**Texte choisi:**
◇ ◇ ◇ ◇ ◇

Une cérémonie officielle, un petit geste de la main et rien d’autre. L’arrivée, hier à Kinshasa, du roi de Belgique Albert II et sa femme, Paola, à l’occasion du cinquantenaire de l’indépendance de la République démocratique du Congo (RDC) a donné le ton. La visite, hautement symbolique, sera d’une extrême discrétion. Une illustration claire que vingt-cinq ans après le dernier séjour royal au Congo, entre Bruxelles et Kinshasa l’histoire, faite de massacres, d’incompréhensions mutuelles et de défiance, ne s’est pas apaisée.

◇ ◇ ◇ ◇ ◇

**Données fournies:**

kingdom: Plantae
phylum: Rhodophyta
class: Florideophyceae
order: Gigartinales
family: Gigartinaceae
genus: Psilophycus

◇ ◇ ◇ ◇ ◇

**Exercices:**
(1) Selon le texte choisi, combien de temps s'est écoulé depuis le dernier séjour royal au Congo ?
(2) Énumérez tout ce dont est faite, d'après le texte choisi, l'histoire entre Bruxelles et Kinshasa.

**Corrigé:**
(1) Vingt-cinq ans.

(2) Des massacres, des incompréhensions mutuelles et de la défiance.